- _Text segment_
_____

- Genre: late night satire
- Created by: Arjen Lubach
- Written by: Tex de Wit Jonathan van het Reve Thijs van Domburg Jeroen Weghs Jop Eikelboom Edo Schoonbeek Thom Egberts Emilio Guzman Annemarie Faber Jurg van Ginkel Frank Brasser Thomas Gast Bart van den Donker
- Directed by: Jan Gitsels Henk van Engen Juliet Brouwer Marnix Kaart Gerben van den Hoven
- Presented by: Arjen Lubach
- Starring: Diederik Smit Tex de Wit Jonathan van het Reve Lisa Ostermann Soumaya Ahouaoui
- Voices of: Diederik Smit Janine Abbring
- Opening theme: De Avondshow met Arjen Lubach tune
- Country of origin: Netherlands
- Original language: Dutch
- No. of seasons: 6
- No. of episodes: 226

Production
- Producers: Pieter Klok Irene van den Brekel
- Production location: NEP Studio 4, Hilversum
- Editors: Joey van Noortwijk Dolf de Haan Erwin de Leeuw Sjoerd Vogel Nils Rensen Briël van Rijsbergen Jelte Heijnen
- Running time: 23–41 minutes

Original release
- Network: VPRO (NPO 1)
- Release: 21 February 2022 – 31 October 2024

= De Avondshow met Arjen Lubach =

De Avondshow met Arjen Lubach ("The Evening show with Arjen Lubach") was a Dutch late night satire show, broadcast by VPRO on NPO 1. It was presented by Dutch comedian Arjen Lubach.

It aired Monday through Thursday, premiering on 21 February 2022, almost a year after Lubach's previous programme (Zondag met Lubach) ended.

On 30 May 2024, Lubach revealed that he would leave VPRO after airing one more season in the fall of that year. The final episode aired on 31 October 2024. The next day, it was revealed that Lubach and his team would transfer to RTL with a new show, later revealed to be titled Lubach.

_____

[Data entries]
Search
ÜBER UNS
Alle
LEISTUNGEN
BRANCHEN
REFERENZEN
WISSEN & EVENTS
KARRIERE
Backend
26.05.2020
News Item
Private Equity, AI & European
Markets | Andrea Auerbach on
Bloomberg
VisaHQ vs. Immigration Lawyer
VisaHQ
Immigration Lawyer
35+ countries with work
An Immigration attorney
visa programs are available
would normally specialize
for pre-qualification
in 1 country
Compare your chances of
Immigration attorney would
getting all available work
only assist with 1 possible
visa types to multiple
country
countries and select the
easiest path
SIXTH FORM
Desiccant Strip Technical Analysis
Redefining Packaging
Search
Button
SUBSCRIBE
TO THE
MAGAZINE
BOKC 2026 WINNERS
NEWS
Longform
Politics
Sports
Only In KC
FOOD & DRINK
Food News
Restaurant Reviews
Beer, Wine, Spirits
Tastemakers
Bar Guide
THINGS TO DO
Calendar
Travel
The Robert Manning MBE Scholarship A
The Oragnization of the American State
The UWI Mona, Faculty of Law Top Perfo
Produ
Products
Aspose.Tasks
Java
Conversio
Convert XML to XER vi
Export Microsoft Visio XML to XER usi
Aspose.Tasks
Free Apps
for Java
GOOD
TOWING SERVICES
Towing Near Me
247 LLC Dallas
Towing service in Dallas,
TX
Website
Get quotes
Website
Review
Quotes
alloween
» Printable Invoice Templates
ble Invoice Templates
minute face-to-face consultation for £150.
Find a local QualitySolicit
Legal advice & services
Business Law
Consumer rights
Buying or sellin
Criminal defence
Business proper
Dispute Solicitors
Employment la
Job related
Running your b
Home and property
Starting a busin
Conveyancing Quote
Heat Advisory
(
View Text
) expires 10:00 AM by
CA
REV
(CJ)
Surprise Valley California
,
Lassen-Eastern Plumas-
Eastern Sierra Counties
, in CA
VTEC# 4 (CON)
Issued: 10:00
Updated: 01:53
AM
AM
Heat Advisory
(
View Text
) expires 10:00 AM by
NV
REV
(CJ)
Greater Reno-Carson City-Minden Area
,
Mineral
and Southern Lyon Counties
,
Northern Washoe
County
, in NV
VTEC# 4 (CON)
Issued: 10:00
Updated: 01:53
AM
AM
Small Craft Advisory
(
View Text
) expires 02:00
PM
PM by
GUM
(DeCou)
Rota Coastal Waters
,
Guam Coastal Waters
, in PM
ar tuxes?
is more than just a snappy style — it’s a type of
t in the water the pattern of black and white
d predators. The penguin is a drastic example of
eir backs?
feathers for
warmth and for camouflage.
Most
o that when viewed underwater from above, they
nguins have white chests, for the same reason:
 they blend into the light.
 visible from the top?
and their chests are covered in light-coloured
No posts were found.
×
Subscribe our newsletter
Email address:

_____

- _Complete the following_
1. Update the De Avondshow article, starting at "It aired Monday" and ending at "be titled Lubach.", and replace "fall" with "autumn".
2. According to the De Avondshow article, where was the show produced?
3. Continue the De Avondshow article from the point where it stops.

- _Outputs by task_
1.
It aired Monday through Thursday, premiering on 21 February 2022, almost a year after Lubach's previous programme (Zondag met Lubach) ended.

On 30 May 2024, Lubach revealed that he would leave VPRO after airing one more season in the autumn of that year. The final episode aired on 31 October 2024. The next day, it was revealed that Lubach and his team would transfer to RTL with a new show, later revealed to be titled Lubach.

2. NEP Studio 4, Hilversum

3.
== Background ==
In March 2021, Lubach's previous programme (Zondag met Lubach) aired its final episode after thirteen seasons. In May 2021, Lubach revealed that he would return to Dutch television in 2022 with a new daily show. In October 2021, in an interview with NPO Radio 1, Lubach revealed that he, in preparation for his new show, has spoken with a 15-year-long executive producer of The Daily Show with Jon Stewart and Trevor Noah.

The first season was paused for a week. Instead of usual episodes, each episode featured two 10-minute segments of stand-up comedians. In December 2023, a new series Avondshow Stand-ups of four episodes was aired.

== Recurring segments ==
After starting each episode with a standup monologue, the majority of the episode is Lubach sitting behind his desk discussing a main topic. The following segments have made at least one appearance:

- "En Nou is het Afgelopen" (season 1-6), where Lubach speaks negatively about a recent news topic.
- "Sport Studio" (season 1-6), where sport expert Diederik Smit discusses last weekend's biggest sport events and matches.
- "Tot Op De Bodem" (season 1-6), where Lubach dives into a long-lasting recent news topic based on statistics and research, often with reporters in guest roles.
- "Dossierkennis" (season 1-6), similar to "Tot Op De Bodem", where Lubach gets a physical file folder handed to him, discussing a recent topic in-depth.
- "Reisbureau" (season 1-6), where Lubach discusses a prolem or conflict in a specific country.
- "Kijkersvragen" (season 1-6), where fictional questions by viewers are read aloud and answered by Lubach, all relating to a recent news topic. Lubach often calls in guest Jonathan van het Reve to give advice.
- "Geopolitiek Dynamiek Rubriek" (season 1-6), where an international news topic (relating to multiple countries) is discussed.
- "Ancient History of The Earth: Stories of Human Kind" (season 4), a segment that appeared once, where the ongoing Israeli–Palestinian conflict was explained for the entirety of the episode.
- "Twistgesprek (met Tex en Jonathan)" (season 2-6), where Tex de Wit and Jonathan van het Reve perform a debate.
- "Bezorgde Boomers" (season 2, 5-6), where boomers send in a fictional video message, expressing their concerns about a certain modern development.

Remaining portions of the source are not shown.